Perhaps one of his mistakes was to put his faith in a somewhat unlikely plan hatched by a group of Malaysian businessmen at the end of 1995 (MW November 24 1995). Ginsburg sold 51 per cent of Pascal to a company called Stenworld, and Canadian lottery consultant David Lim was hired as a consultant.

Lim tried to set up a deal with the Malaysian feedmiller Sin Heng Chan (SHC), whereby SHC would shift its main business out of the highly competitive Asian chicken feed market and into UK gaming. SHC went to the Kuala Lumpur Stock Exchange with a planned rights issue to raise funds to acquire the capital of Stenworld and provide the funds NHS Loto needs for a national launch.

But the plan hit a snag. The Malaysian Securities Commission rejected the bid because Stenworld had failed to show “reasonable” profits for the past three years, which contravened the Commission’s guidelines for reverse takeovers. SHC’s share price crashed on the news of the rejection, with half its value being wiped out.

By that time the Malaysian directors of Stenworld and Pascal had been replaced by Carol Anne Walmsley and Lorraine Quirke. They were later joined by a third director, Ann Marsh, in October 1996. All three are believed to be employed by Stenworld’s own holding company Whitton Investments (Bahamas).

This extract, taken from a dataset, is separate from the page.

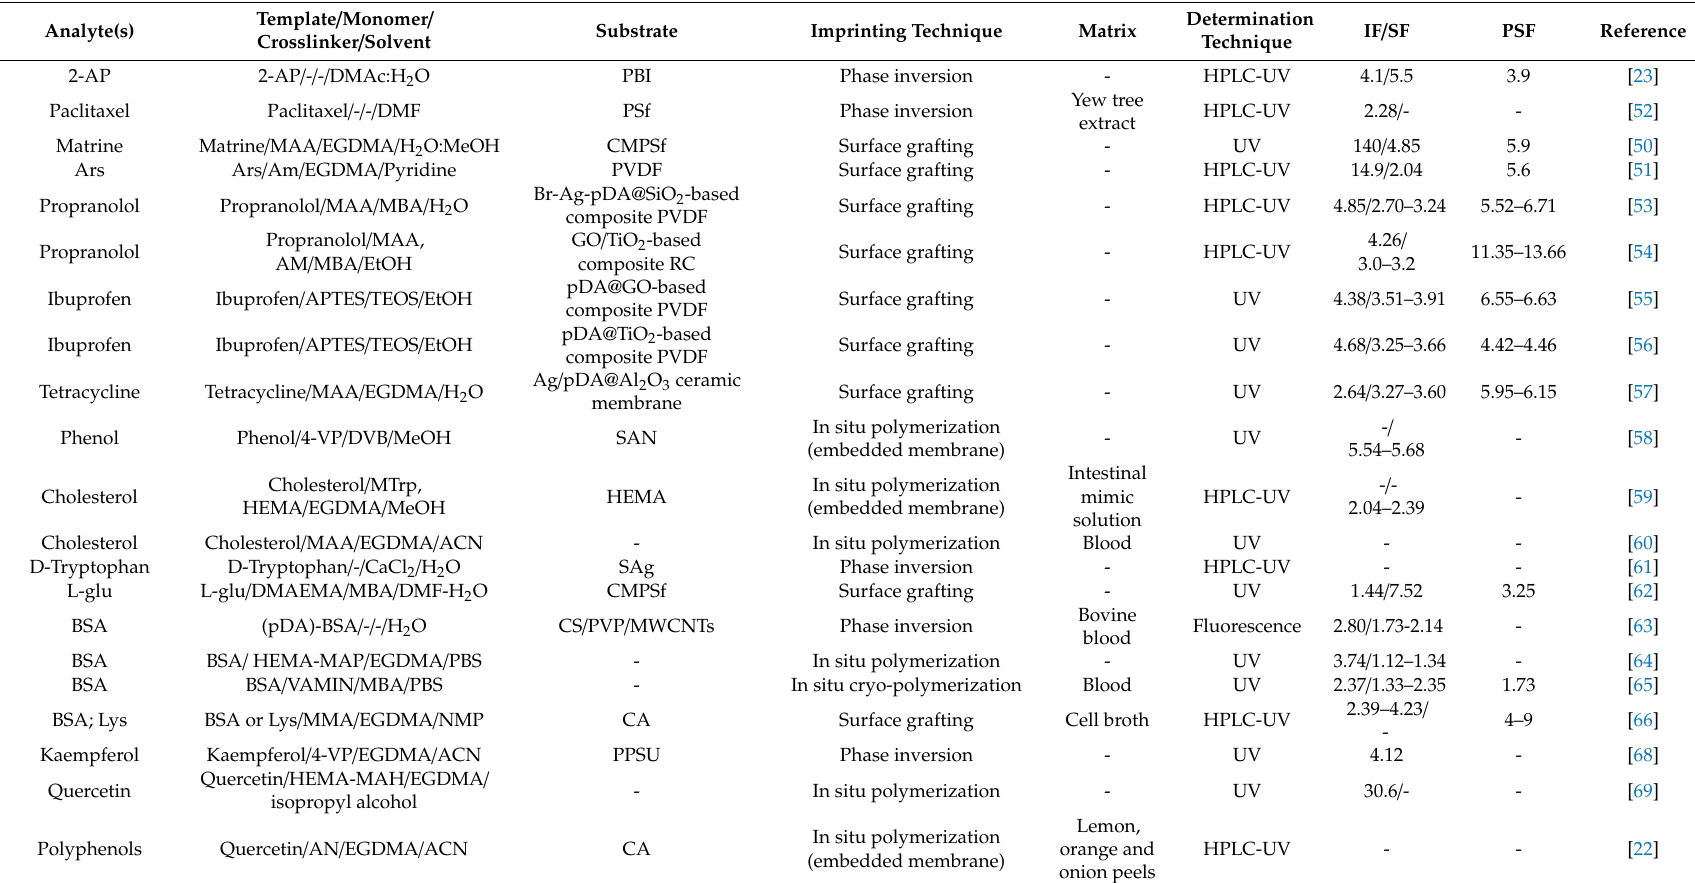
Table 2. Recent applications of MIMs in separation processes in pharmaceutical and food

David Lim returned to Canada. It is unclear whether he still has any involvement in Pascal – it has been suggested he may still be involved in the funding search. But SHC, according to Blennerhassett, has not been deterred from what it sees as the “lucrative” UK gaming market and is still involved in negotiations to fund the launch of NHS Loto.

Pascal chairman Roger Cummins was unavailable for comment at the end of last week.

But just one look at the charity scratchcard market would be enough to put most business people off . The collapse of UK Charity Lotteries and its subsequent acquisition by Littlewoods Lotteries for a sum thought to be 1 should be a salutary lesson. The losses Camelot is sustaining on running Instants scratchcards should be another.

Pascal’s determination to drive a deal shows, if nothing else, the company’s faith in making a success of weekly draws in the same way Camelot has done – raising funds for Good Causes as well as raking in fat profits.

Unlike most other lotteries in the UK, NHS Loto is free of regulation by any watchdog, since it has steered clear of registration with the Gaming Board. It is controlled only by the 1976 Lotteries & Amusements Act and the local authorities with which it is registered, believed to include Croydon and Wolverhampton. This enables funds raised by the Loto to be distributed locally, which the NHT claims is a powerful marketing tool, since players will see the benefits of buying tickets at hospitals in their local areas.

It seems ironic that a local charity is having to go so far afield for its funding.

If the National Hospital Trust ditches the NHS Loto, Pascal will have to look for another charity to back, or wind up its operations. This would leave Ginsburg, or his backers, more out of pocket than 5m, a number of staff without jobs and disappoint those who believe there should be an alternative to the National Lottery. But with the NHT setting a February 27 deadline, the odds are stacked against Pascal.